Limb landmark coordinates:
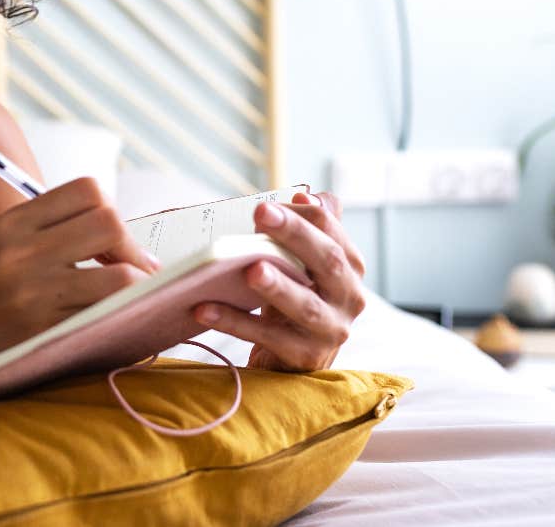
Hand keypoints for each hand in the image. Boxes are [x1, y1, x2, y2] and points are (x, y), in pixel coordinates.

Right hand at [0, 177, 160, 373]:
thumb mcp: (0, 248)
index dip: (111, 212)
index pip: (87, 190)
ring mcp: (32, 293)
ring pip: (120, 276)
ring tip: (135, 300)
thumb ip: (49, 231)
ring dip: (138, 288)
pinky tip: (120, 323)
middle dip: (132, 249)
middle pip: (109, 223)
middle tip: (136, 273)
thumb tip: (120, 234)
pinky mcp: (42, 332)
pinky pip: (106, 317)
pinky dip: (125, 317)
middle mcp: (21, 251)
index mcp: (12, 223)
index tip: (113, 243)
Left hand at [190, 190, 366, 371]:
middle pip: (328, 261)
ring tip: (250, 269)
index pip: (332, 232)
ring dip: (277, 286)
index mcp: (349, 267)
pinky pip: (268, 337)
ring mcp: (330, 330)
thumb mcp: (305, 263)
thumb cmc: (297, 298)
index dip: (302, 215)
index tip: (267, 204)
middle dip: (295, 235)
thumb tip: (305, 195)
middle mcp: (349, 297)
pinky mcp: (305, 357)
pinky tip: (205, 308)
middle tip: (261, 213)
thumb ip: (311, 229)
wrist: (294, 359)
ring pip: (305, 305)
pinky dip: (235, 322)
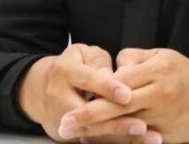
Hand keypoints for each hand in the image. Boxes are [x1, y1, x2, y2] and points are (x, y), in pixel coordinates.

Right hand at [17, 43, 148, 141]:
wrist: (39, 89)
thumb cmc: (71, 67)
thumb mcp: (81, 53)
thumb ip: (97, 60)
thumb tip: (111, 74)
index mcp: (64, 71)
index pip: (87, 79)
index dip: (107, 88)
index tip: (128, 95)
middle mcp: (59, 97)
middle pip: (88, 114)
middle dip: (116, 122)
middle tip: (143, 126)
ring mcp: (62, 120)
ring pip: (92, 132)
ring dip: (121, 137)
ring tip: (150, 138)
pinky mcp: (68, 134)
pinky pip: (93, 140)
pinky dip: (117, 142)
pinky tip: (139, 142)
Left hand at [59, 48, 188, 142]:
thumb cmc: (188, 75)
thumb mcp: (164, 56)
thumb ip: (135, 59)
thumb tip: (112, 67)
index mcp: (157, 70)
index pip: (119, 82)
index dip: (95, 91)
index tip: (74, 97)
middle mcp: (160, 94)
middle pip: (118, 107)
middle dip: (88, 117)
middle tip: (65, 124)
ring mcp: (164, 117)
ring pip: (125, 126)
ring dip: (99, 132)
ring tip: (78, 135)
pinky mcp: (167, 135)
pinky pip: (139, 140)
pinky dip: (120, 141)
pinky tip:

*Exercise goal*
Among the lines above, find those carrying the word "hand" and copy them out.

*Answer to this problem*
Hand keypoints for each hand in the image. Boxes are [x1, y1, x2, y2] and points are (x, y), in pixel coordinates.
Right hand at [0, 177, 160, 373]:
Left hand at [190, 190, 366, 371]:
Hand keypoints for each hand in the image. Boxes are [x1, y1, x2, y2] and points are (x, y), in pixel coordinates.
Right hand at [17, 43, 148, 141]:
Left hand at [59, 48, 188, 142]:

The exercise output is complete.